Streamlining Filter Surveillance With HazenOps

In addition to filtration modeling with HazenFilter, Hazen is a leader in filter surveillance – a technique used to diagnose and correct filter operations. Maintaining a filter surveillance program can improve general operational skills and increase the capacity and accuracy of troubleshooting efforts, particularly during major process changes such as optimization or conversion to BAF. Surveillance techniques include visual observations, media depth and gravel measurements, bed expansion measurements, floc retention analyses, spent filter backwash turbidity profiles, and sample collection for sieve analyses and acid solubility.

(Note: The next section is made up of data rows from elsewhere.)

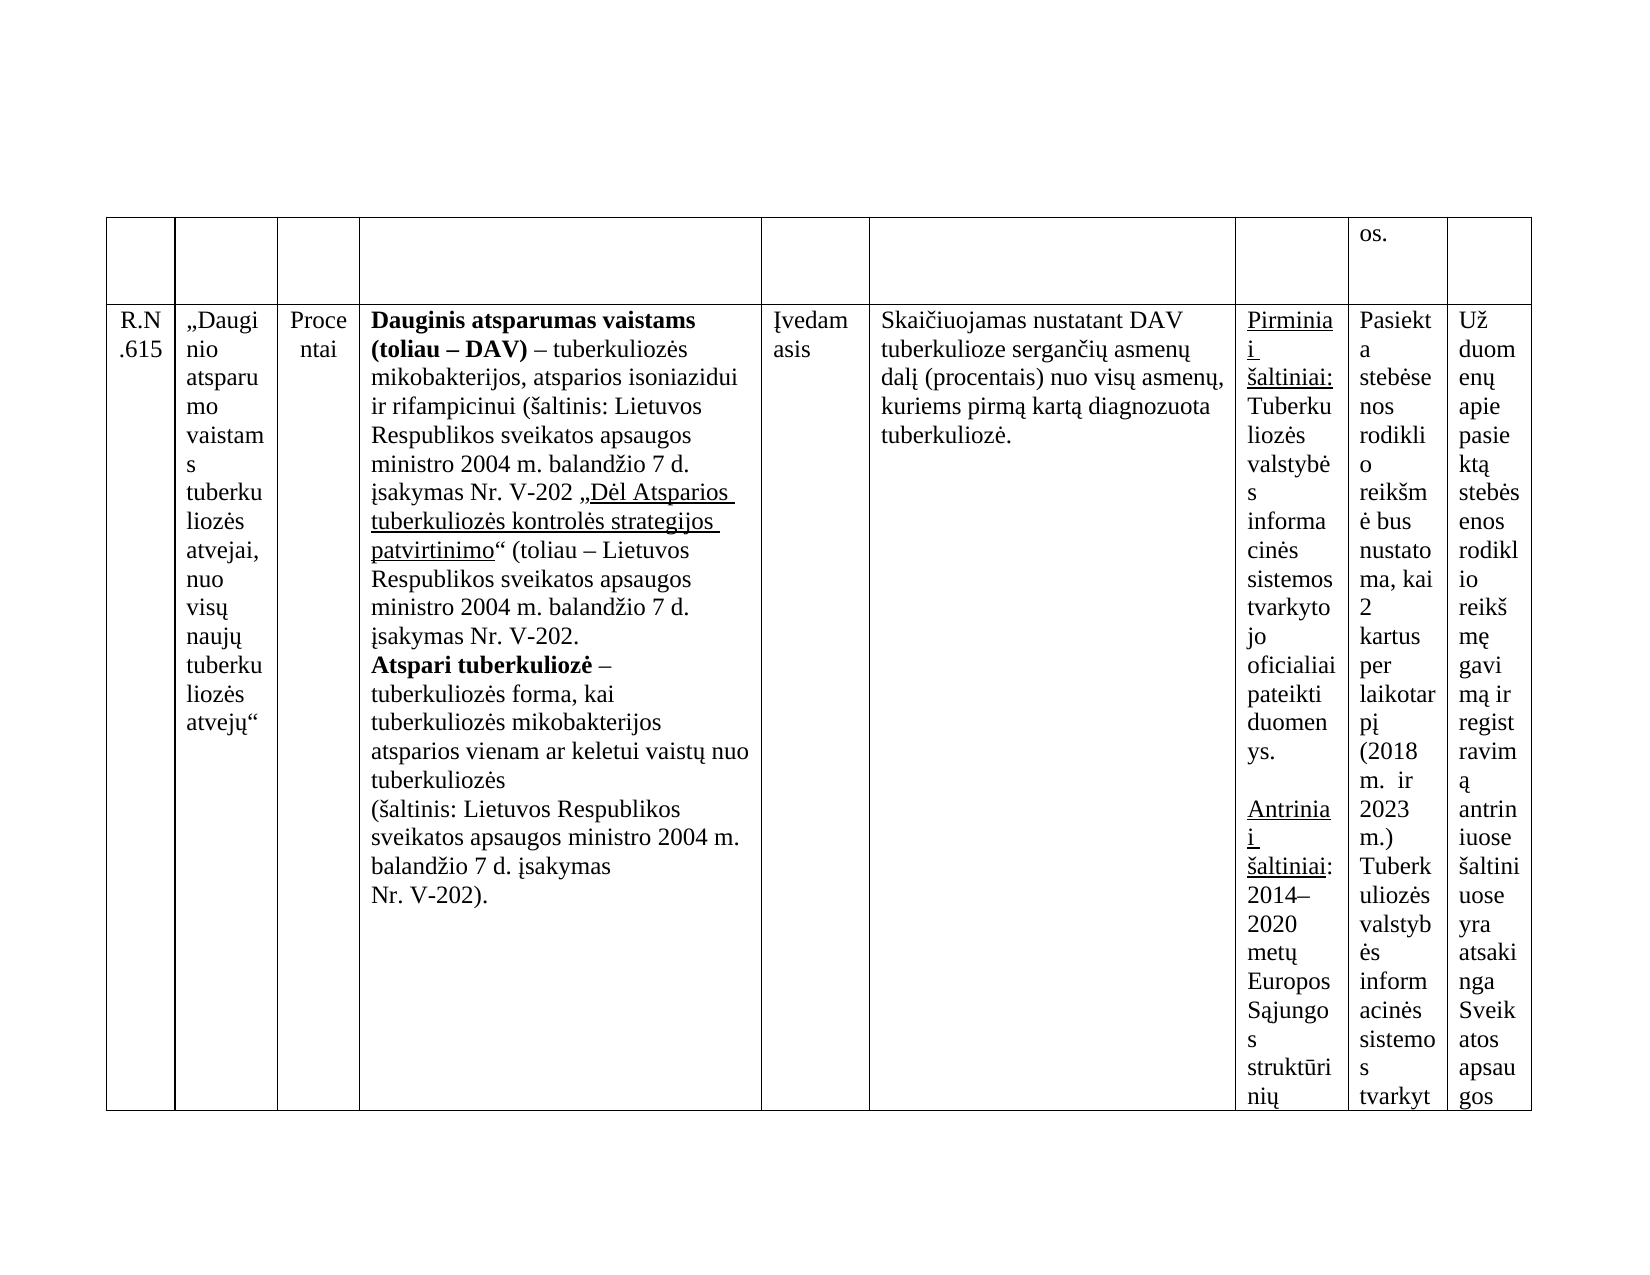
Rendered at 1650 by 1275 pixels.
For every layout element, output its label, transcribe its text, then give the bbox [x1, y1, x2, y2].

table_cell [1236, 218, 1348, 304]
table_cell [278, 218, 359, 304]
table_cell R.N.615 [107, 305, 174, 1110]
table_cell [107, 218, 174, 304]
table_cell [176, 218, 277, 304]
table_cell „Dauginio atsparumo vaistams tuberkuliozės atvejai, nuo visų naujų tuberkuliozės atvejų“ [176, 305, 277, 1110]
table_cell [762, 218, 869, 304]
table_cell Dauginis atsparumas vaistams (toliau – DAV) – tuberkuliozės mikobakterijos, atsparios isoniazidui ir rifampicinui (šaltinis: Lietuvos Respublikos sveikatos apsaugos ministro 2004 m. balandžio 7 d. įsakymas Nr. V-202 „Dėl Atsparios tuberkuliozės kontrolės strategijos patvirtinimo“ (toliau – Lietuvos Respublikos sveikatos apsaugos ministro 2004 m. balandžio 7 d. įsakymas Nr. V-202. Atspari tuberkuliozė – tuberkuliozės forma, kai tuberkuliozės mikobakterijos atsparios vienam ar keletui vaistų nuo tuberkuliozės (šaltinis: Lietuvos Respublikos sveikatos apsaugos ministro 2004 m. balandžio 7 d. įsakymas Nr. V-202). [360, 305, 761, 1110]
table_cell Įvedamasis [762, 305, 869, 1110]
table_cell [870, 218, 1235, 304]
table_cell [360, 218, 761, 304]
table_cell Pirminiai šaltiniai: Tuberkuliozės valstybės informacinės sistemos tvarkytojo oficialiai pateikti duomenys. Antriniai šaltiniai: 2014–2020 metų Europos Sąjungos struktūrinių [1236, 305, 1348, 1110]
table_cell os. [1349, 218, 1447, 304]
table_cell Pasiekta stebėsenos rodiklio reikšmė bus nustatoma, kai 2 kartus per laikotarpį (2018 m. ir 2023 m.) Tuberkuliozės valstybės informacinės sistemos tvarkyt [1349, 305, 1447, 1110]
table_cell [1448, 218, 1531, 304]
table_cell Procentai [278, 305, 359, 1110]
table_cell Skaičiuojamas nustatant DAV tuberkulioze sergančių asmenų dalį (procentais) nuo visų asmenų, kuriems pirmą kartą diagnozuota tuberkuliozė. [870, 305, 1235, 1110]
table_cell Už duomenų apie pasiektą stebėsenos rodiklio reikšmę gavimą ir registravimą antriniuose šaltiniuose yra atsakinga Sveikatos apsaugos [1448, 305, 1531, 1110]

NNWW successfully implemented filter surveillance to troubleshoot headloss development. The evaluation revealed that most particles in the filter were stored in the top six inches of the media. For efficient operation, particles should be stored throughout the filter media. To improve particle distribution and filter hydraulics, the effective size of the media was increased. This change enhanced particle penetration and slowed the rate of headloss development.

Hazen recently developed HazenOps Filter Surveillance to streamline data collection, report writing, and data visualization. HazenOps allows operators to collect data in one place – including photos, field measurements, and lab results – using their phone or tablet. Data can also be collected offline without connecting to the internet. Once the data has been collected, HazenOps generates reports and emails operators automatically. Utility staff can also review data on web-based dashboard to investigate trends over time and across filters.